::: Input data

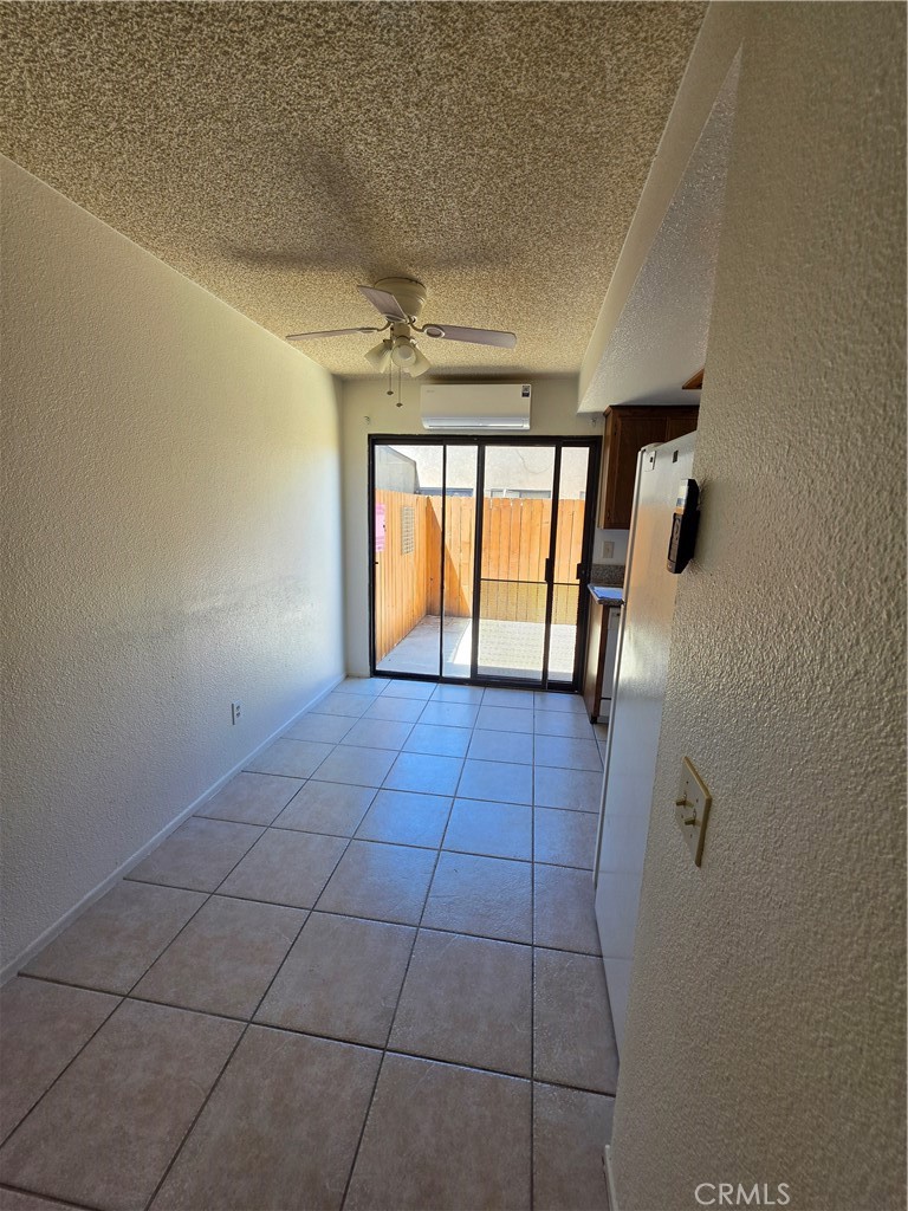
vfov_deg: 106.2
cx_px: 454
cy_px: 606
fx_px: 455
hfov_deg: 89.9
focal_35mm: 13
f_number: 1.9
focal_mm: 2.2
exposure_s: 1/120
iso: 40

::::::
::: Input data

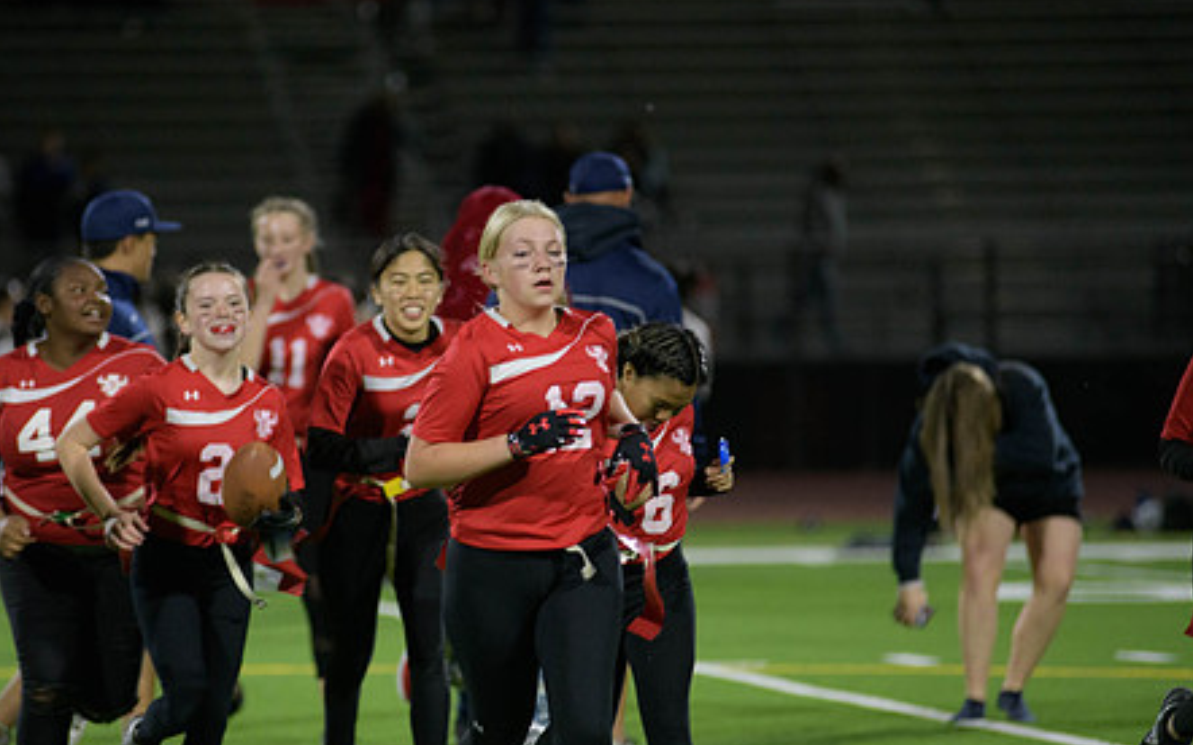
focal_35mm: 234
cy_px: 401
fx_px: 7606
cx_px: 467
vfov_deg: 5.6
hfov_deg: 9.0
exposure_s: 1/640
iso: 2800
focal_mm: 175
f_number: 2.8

::::::
::: Input data

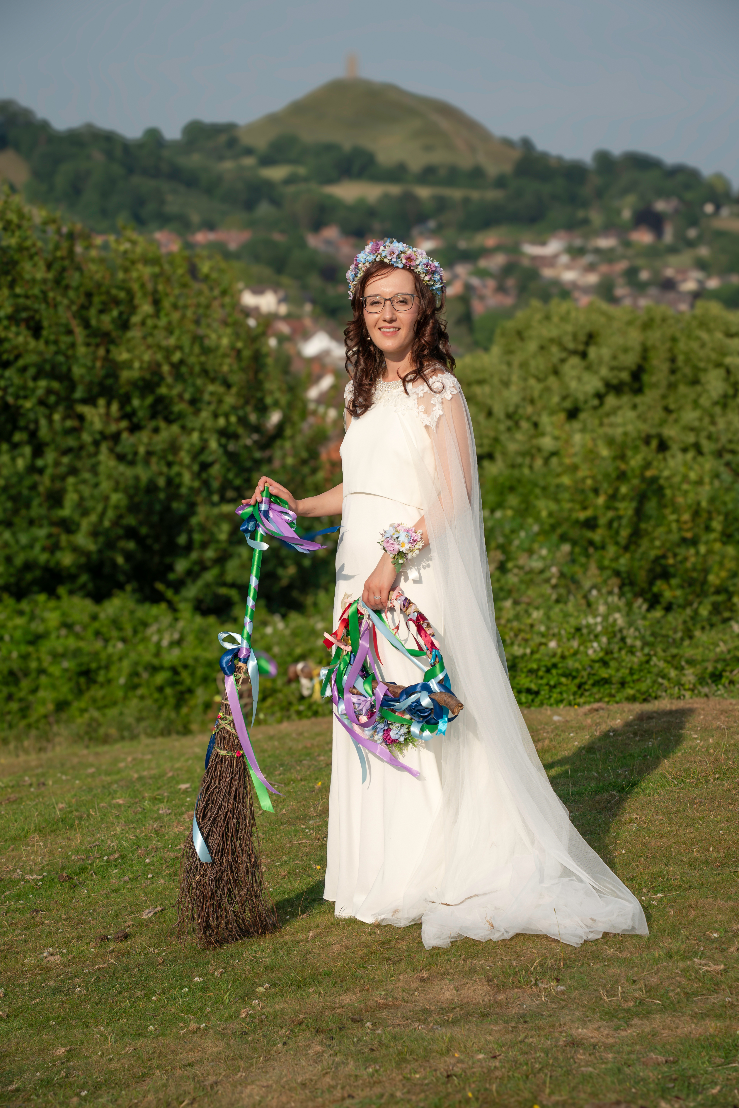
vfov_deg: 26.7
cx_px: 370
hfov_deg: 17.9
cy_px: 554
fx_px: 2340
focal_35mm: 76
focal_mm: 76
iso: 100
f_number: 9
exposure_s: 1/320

::::::

Print exactly the lines above, between the one holding "vfov_deg: 5.6" and the one holding "f_number: 2.8", inclusive, and nothing besides.

Solution for this problem:
vfov_deg: 5.6
hfov_deg: 9.0
exposure_s: 1/640
iso: 2800
focal_mm: 175
f_number: 2.8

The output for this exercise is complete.